I have spent the majority of my quarantined experience holed up in my little rectangle of a bedroom, connecting to the world through my computer's screen and keyboard. Primarily, for this first time, I have been almost solely focused on growing the "business" of my writing.
None of this comes naturally to me. I am not a fan of talking myself up, of shouting from the rooftops, "here I am! Here is what I have accomplished! Notice me!" I don't like the idea of being perceived as being pompous or stuck up, or self-important. I worry about this every time I post a new blog here, that the words I use are too old-fashioned and too formal, that people will see me as trying too hard to fit into some mold of what an author should look like online when the truth is that I just really like flowery language and imagery and big sweeping reflections. I am afraid that my wording will make me come across as ingenuine.
The reality of it is that in order to make anything of yourself as a writer, as in any other profession, you need to establish some kind of credibility. Publishers need to see that you have a reason for writing what you write, and people who are willing to read it. Event coordinators need to know that you can draw a crowd and that you'll be a beneficial exhibit wherever you're trying to go.
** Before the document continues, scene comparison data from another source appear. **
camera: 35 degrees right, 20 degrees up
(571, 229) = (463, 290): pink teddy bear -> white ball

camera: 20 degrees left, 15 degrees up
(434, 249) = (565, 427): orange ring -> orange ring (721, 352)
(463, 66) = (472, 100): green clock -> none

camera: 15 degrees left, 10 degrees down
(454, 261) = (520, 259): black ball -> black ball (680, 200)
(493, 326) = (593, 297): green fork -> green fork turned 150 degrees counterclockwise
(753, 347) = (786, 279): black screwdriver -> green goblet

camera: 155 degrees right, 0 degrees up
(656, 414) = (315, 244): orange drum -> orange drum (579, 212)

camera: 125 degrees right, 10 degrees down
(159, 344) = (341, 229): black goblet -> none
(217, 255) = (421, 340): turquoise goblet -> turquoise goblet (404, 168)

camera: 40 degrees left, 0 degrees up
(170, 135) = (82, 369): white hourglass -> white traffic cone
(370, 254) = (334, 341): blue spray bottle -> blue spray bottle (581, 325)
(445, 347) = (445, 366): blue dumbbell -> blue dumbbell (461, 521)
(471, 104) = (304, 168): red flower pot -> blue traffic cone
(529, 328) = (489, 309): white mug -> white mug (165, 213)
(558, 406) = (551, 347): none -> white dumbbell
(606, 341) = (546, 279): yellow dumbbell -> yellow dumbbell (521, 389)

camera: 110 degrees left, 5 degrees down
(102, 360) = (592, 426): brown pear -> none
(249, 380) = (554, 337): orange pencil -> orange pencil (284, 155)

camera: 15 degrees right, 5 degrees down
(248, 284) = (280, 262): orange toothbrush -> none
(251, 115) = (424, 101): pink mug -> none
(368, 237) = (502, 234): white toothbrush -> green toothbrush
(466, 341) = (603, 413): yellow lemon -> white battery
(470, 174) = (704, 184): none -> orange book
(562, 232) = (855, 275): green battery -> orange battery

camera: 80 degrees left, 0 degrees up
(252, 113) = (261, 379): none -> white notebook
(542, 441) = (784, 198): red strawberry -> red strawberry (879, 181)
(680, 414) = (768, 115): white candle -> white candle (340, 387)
In the modern world, that means having a following on social media. It means running your own website and having professional accounts that are there for the lone reason of promotion. You need to get your name out there for people to see. You need to make an impact. You need to be vain.
So here I am, writing a blog post for a website that I own, whose URL is my own name. I'll share links to this post on the social media pages that also use my name as a handle, and it'll appear alongside my picture, professionally shot and clean, the image I curate of myself as a Professional.
As for the person behind the headshot and fancy words?
Hi. My name is Catherine, but I've gone by Cat since I was fourteen because it was easier to write on my school papers. I almost never wear my glasses when I'm at home and comfortable, because I have the terrible habit of smudging them at every opportunity with no idea how I accomplished it. I don't often wear that nice sweater and lipstick; most of the time it's an old high school theater shirt, and I haven't touched my makeup brushes in about six months. Most of my daily writing consists of drafts of projects that I'll edit for untold hours, and messages in the group chat I have with my best friends, who constantly tease me for my atrocious spelling.
All of that being said, I am proud of the professional version of myself because although it cuts out a lot of those things, it is still very much me. I do love my glasses (although the frames have changed since this picture was taken) and that sweater and a good red lipstick. I do love the name I've picked for myself, and seeing it become a brand is as exhilarating as it is terrifying. I like the idea of people being excited to read the things I write and loving my creations as much as I do. I like making people happy, and like anyone else, I like being able to show off a little bit. My works are the things I wanted to read, and when I saw that they did not exist yet, created so that I could, and I am happy to share them with you so that you can be excited with me that they exist.
So though it is uncomfortable, I will continue to work on this partial image, I will tout my work on professional accounts, and I will be contented to do it because although it is not the whole picture, it is an honest picture. And an honest picture seems like an excellent thing to build a business upon.